一个类似的RAxML打包程序 (http://sco.h-its.org/exelixis/software.html) 也已经被添加到Biopython 1.60中。

注意,如果你系统中已经安装了EMBOSS的Phylip扩展,一些常用的Phylip程序,包括 dnamlprotml 已经通过 Bio.Emboss.Applications 中的EMBOSS打包程序被支持。参见章节 6.4 以查看使用这些程序的例子和提示。

13.6 PAML整合

Biopython 1.58引入了对PAML的支持 (http://abacus.gene.ucl.ac.uk/software/paml.html), 它是一个采用最大似然法(maximum likelihood)进行系统进化分析的程序包。目前,对程序codeml、baseml和yn00的支持 已经实现。由于PAML使用控制文件而不是命令行参数来控制运行时选项,这个打包程序(wrapper)的使用格式和Biopython 的其他应用打包程序有些差异。

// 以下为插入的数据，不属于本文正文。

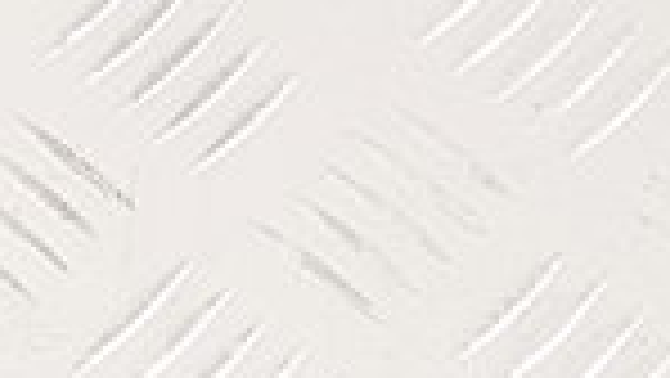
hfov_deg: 10.5
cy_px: 1440
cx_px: -436
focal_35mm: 195
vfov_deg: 5.5
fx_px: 3466
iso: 50
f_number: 1.7
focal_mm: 4.2
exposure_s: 1/100
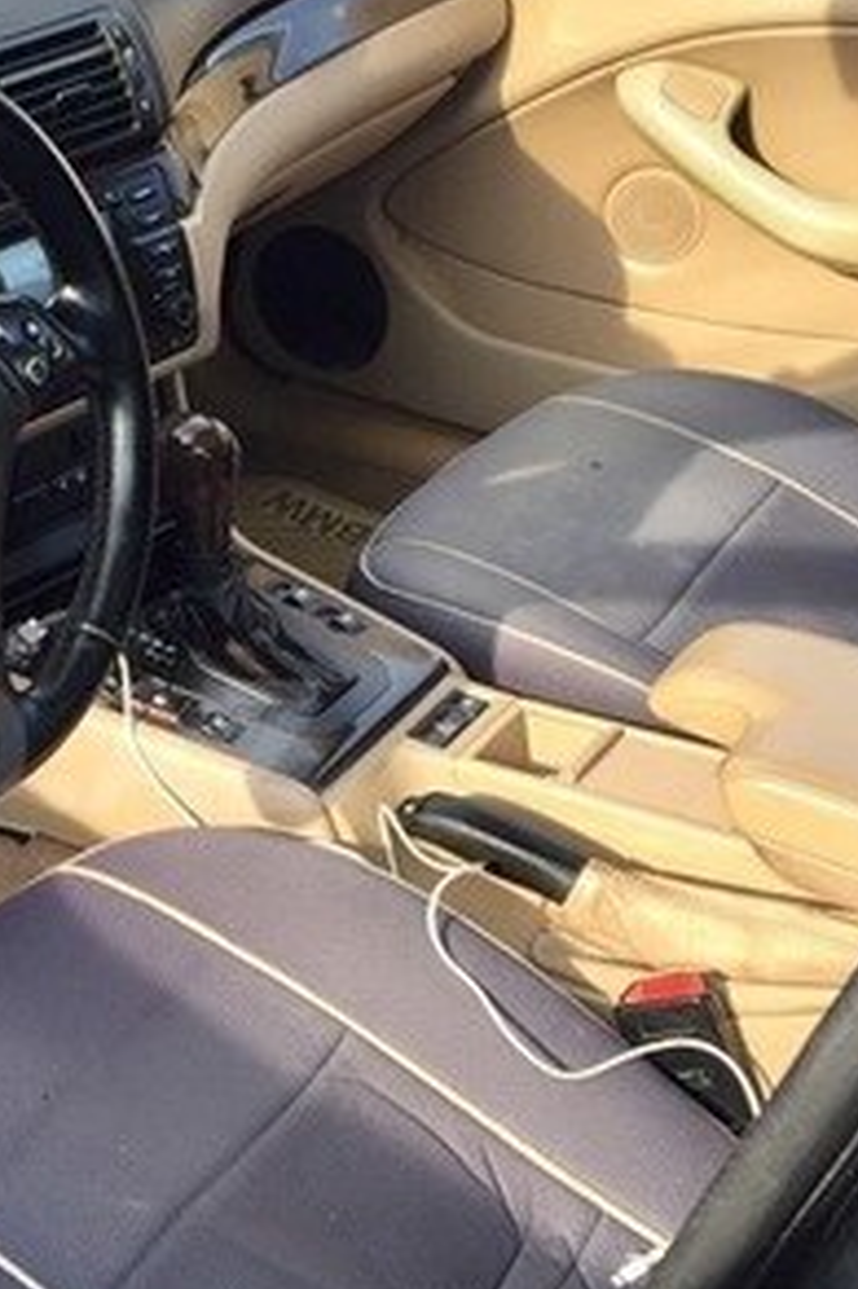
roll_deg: -1.6
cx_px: -128
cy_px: 746
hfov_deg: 19.0
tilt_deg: -32.2
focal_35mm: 68
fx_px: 2434
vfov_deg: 29.6
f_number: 2.2
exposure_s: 1/295
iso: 32
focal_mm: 4.15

一个典型的流程是:初始化一个PAML对象,指定一个比对文件,一个树文件,一个输出文件和工作路径。下一步,运行时 选项通过 set_options() 方法或者读入一个已有的控制文件来设定。最后,程序通过 run() 方法来运行,输出文件 将自动被解析到一个结果目录。

下面是一个codeml典型用法的例子:

>>> from Bio.Phylo.PAML import codeml
>>> cml = codeml.Codeml()
>>> cml.alignment = "Tests/PAML/alignment.phylip"
>>> cml.tree = "Tests/PAML/species.tree"
>>> cml.out_file = "results.out"
>>> cml.working_dir = "./scratch"
>>> cml.set_options(seqtype=1,
...         verbose=0,
...         noisy=0,
...         RateAncestor=0,
...         model=0,
...         NSsites=[0, 1, 2],
...         CodonFreq=2,
...         cleandata=1,
...         fix_alpha=1,
...         kappa=4.54006)
>>> results = cml.run()
>>> ns_sites = results.get("NSsites")
>>> m0 = ns_sites.get(0)
>>> m0_params = m0.get("parameters")
>>> print m0_params.get("omega")

已有的输出文件也可以通过模块的 read() 方法来解析:

>>> results = codeml.read("Tests/PAML/Results/codeml/codeml_NSsites_all.out")
>>> print results.get("lnL max")

这个新模块的详细介绍目前在Biopython维基上可以看到: http://biopython.org/wiki/PAML

13.7 未来计划

Bio.Phylo 目前还在开发中,下面是我们可能会在将来的发布版本中添加的特性:

新方法
通常用来操作Tree和Clade对象的有用方法会首先出现在Biopython维基上,这样常规用户 就能在我们添加到Bio.Phylo之前测试这些方法,看看它们是否有用: http://biopython.org/wiki/Phylo_cookbook
Bio.Nexus port

这个模块的大部分是在2009年NESCent主办的谷歌编程夏令营中写的,作为实现Python对phyloXML数据格式(见 13.4.4 )支持的一个项目。对Newick和Nexus格式的支持,已经通过导入Bio.Nexus模块 的一部分被添加到Bio.Phylo使用的新类中。

目前,Bio.Nexus包含一些还没有导入到Bio.Phylo类中的有用的特性——特别是,计算一致树(consensus tree)。 如果你发现某些功能Bio.Phylo中没有,试试在Bio.Nexus中能不能找到。

我们乐意接受任何增强该模块功能和使用性的建议;如果有,只需要通过邮件列表或我们的bug数据库让我们知道。